As we do after every major tournament, we look at the state of affairs in each of the competing nations. First up, France.
Failure. Abject failure.
A Wooden Spoon - France's first in the six-team era and only their second in 44 years - has resulted critics of the pre-tournament favourites calling, in vain, for Philippe Saint-André's head.
This time last year we came to the conclusion that fourth place had to be regarded as a failure considering that just a few months earlier France had been in a World Cup Final. Twelve months on, and we could almost re-publish last year's review of France's campaign since, once again, unimaginative tactics and dubious selections left French fans feeling more than a little frustrated.
Except this time there is a crucial difference. Unlike during PSA's maiden Six Nations, in 2013 France didn't have an ultra-experienced bench featuring the likes of William Servat to save the day in the last half hour of close contests. In fact, the French replacements must carry the blame for the most disappointing periods of play in their campaign: the final-quarter capitulations at Twickenham and in Rome.
Few would have predicted such a poor showing after France's all-conquering displays in November. One well-known and highly-respected former international coach believes those results had more to do with the tired legs of the southern hemisphere tourists than the quality of France's performances. In retrospect, the unconvincing win over a Samoan side full of northern-hemisphere based players as well as Argentina's hiding in Dublin would lend weight to that argument.
For his part, Saint-André has pointed an accusing finger at the Top 14, and rightly so.
I'm not referring to his comments about too many foreigners occupying in key positions because some of those have been taken out of context and exaggerated. The real issues are the workloads imposed on French players and, more importantly, the current player availability agreement between the national federation and the clubs.
I'm no fan of PSA's tactical approach to the game but he certainly has a case when complaining about the limited preparation time afforded to the French staff. If the XV de France's fortunes are to improve, massive change is needed in the management of their Test players.

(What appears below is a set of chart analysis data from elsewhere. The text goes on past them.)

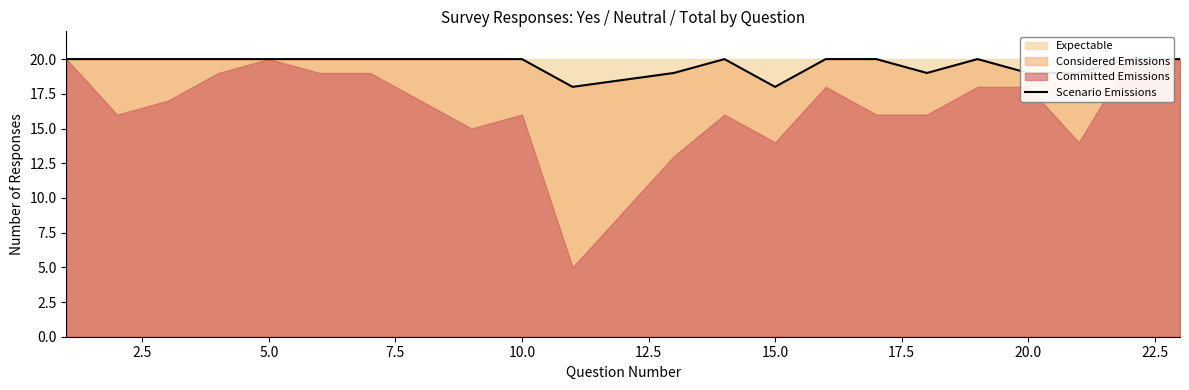

Reading left to right, what are all the values shown in this chart?

20	20	20	20	20	20	20	20	20	20	18	19	20	18	20	20	19	20	19	19	20	20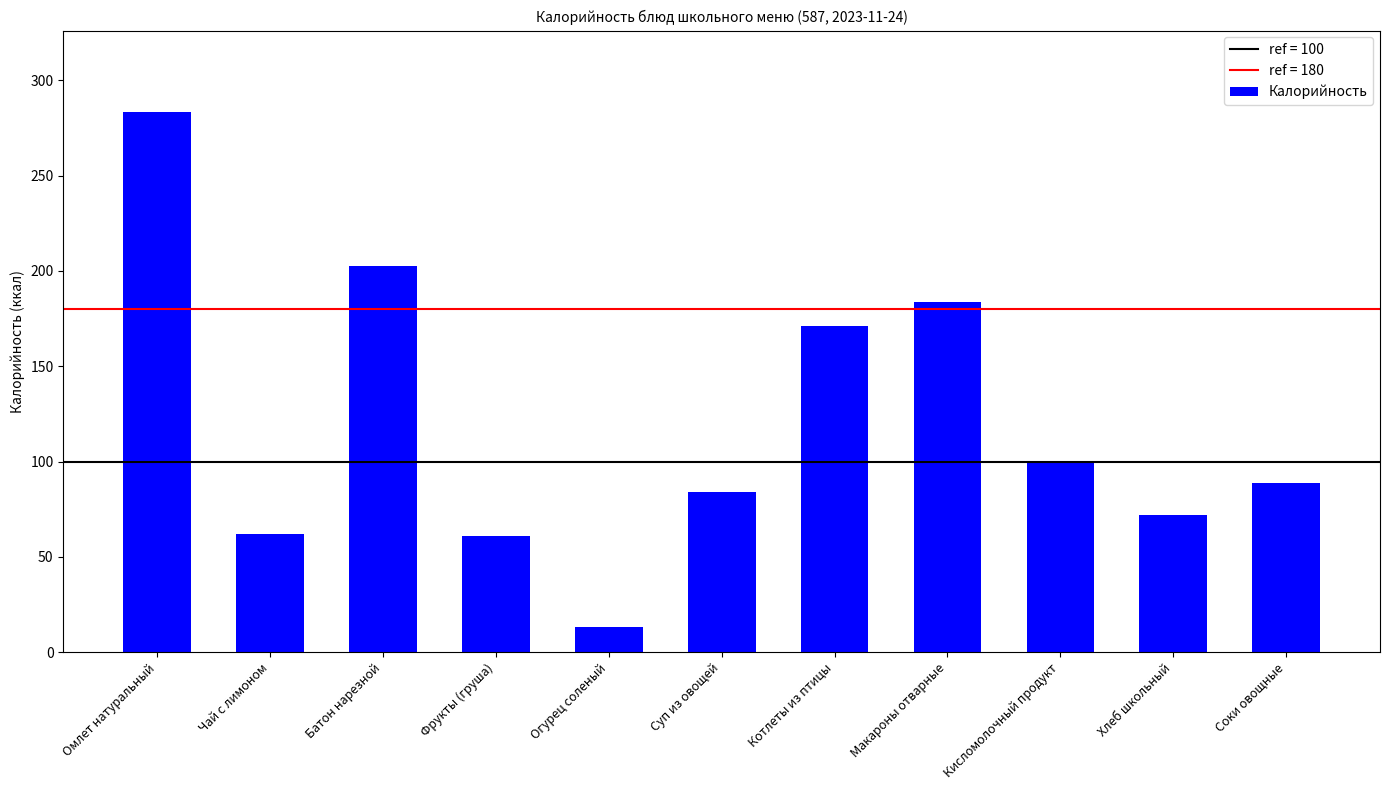

Which label corresponds to the smallest value in the chart?

Огурец соленый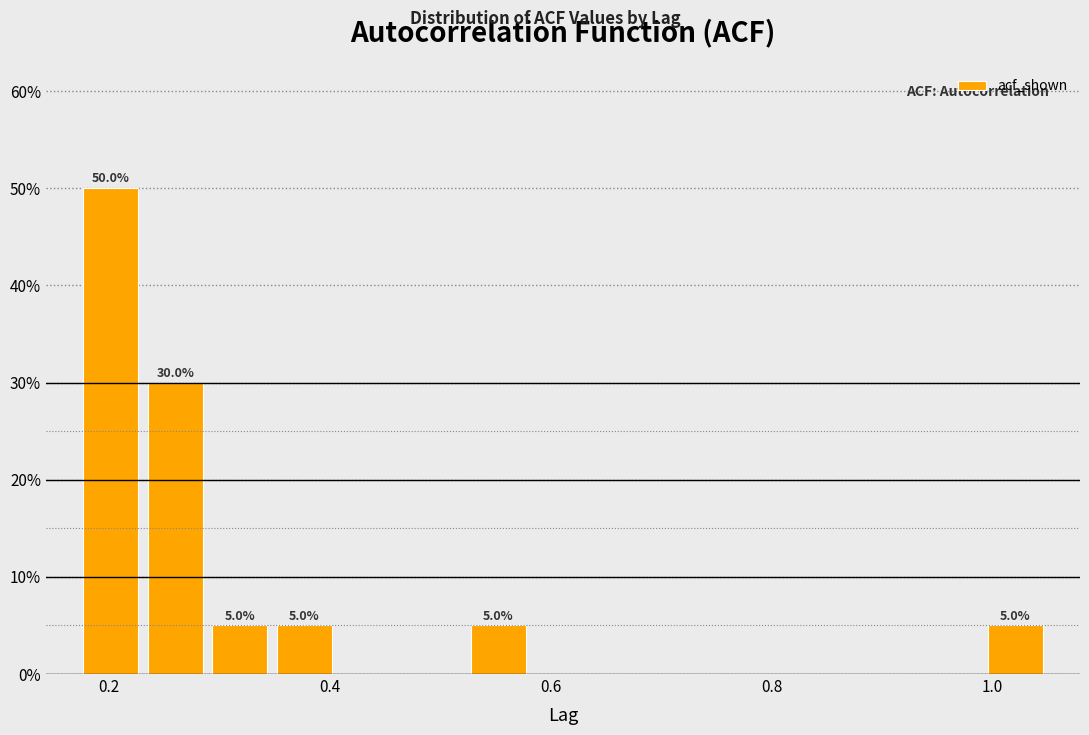

Read against the x-axis, roughly where is the centre of the tallest bar?

0.20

In essence, the club v country power struggle has resulted in France's authorities orchestrating a huge disadvantage for their national side.
Whereas other countries work with squads of 30 or 32 players until at least the Wednesday before each Test, France's coaches are only allowed to call up the matchday 23. If a player is struggling with injury and is unable to train, the coaches may not call up a replacement unless the injured player is released, even if that player is likely to recover in time for the weekend. The result is that the team often cannot do drills properly because they simply don't have enough players.
On a recent television chat show, forward's coach Yannick Bru lamented the situation where Scotland were able to do training sessions with 20 forwards while les Bleus only ever have a maximum of 13 at their disposal. Add the inevitable injury or two to the mix and it is impossible to do basic things like practice line-outs against real opposition rather than imaginary jumpers.
While England's players are not allowed to play for their clubs 13 days before a Test, the French staff often receive a bruised and battered rabble at the airport on a Sunday morning following a weekend of Top 14 games, just six days before the following Saturday's Test. (This season's Top 14 Final is on the Saturday preceding the first Test of the June tour of New Zealand).
The situation is farcical.
Negotiations are underway to improve the national team's working conditions but considering the weight France's clubs pull and the fact that LNR president Paul Goze is in favour of the ludicrous idea of expanding the national league to 16 teams, further cluttering the calendar and increasing workloads, just how much will change remains to be seen.
Blaming the prevalence of ageing foreigners in the Top 14 is disingenuous because there is no lack of quality French (or French-qualified) players. Perplexing as PSA's persistence with Frédéric Michalak at fly-half was, those blaming the pivot for France's woes would do well to recall the numerous times he has been a match-winner in the 10 jersey for France, Toulouse, the Sharks and now Toulon. He didn't turn bad overnight. The debate over whether Michalak or François Trinh-Duc - who is an equally talented playmaker - directs traffic for les Bleus seems almost irrelevant unless France can sort out the deeper-seated issues within the national structure.
There is as much work to be done in the boardroom as on the pitch.